### WORK REQUEST
Exact repetition, please: start with the line where "focal_35mm: 24" appears and stop after the final line of the records.

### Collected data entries
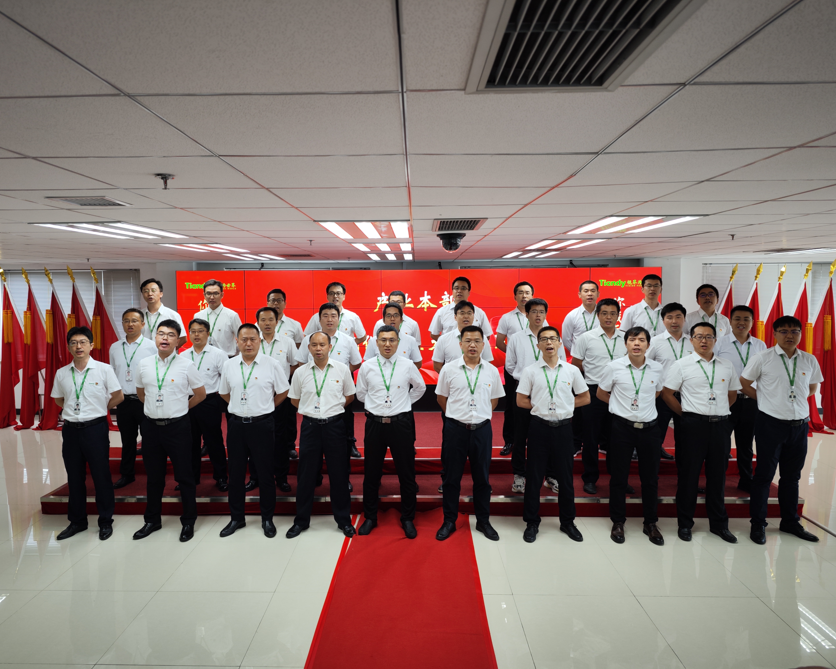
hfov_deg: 70.3
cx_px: 412
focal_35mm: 24
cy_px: 334
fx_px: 594
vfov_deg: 58.8
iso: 119
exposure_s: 1/100
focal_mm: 8.7
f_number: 1.9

### RESPONSE TO THIS EXERCISE
focal_35mm: 24
cy_px: 334
fx_px: 594
vfov_deg: 58.8
iso: 119
exposure_s: 1/100
focal_mm: 8.7
f_number: 1.9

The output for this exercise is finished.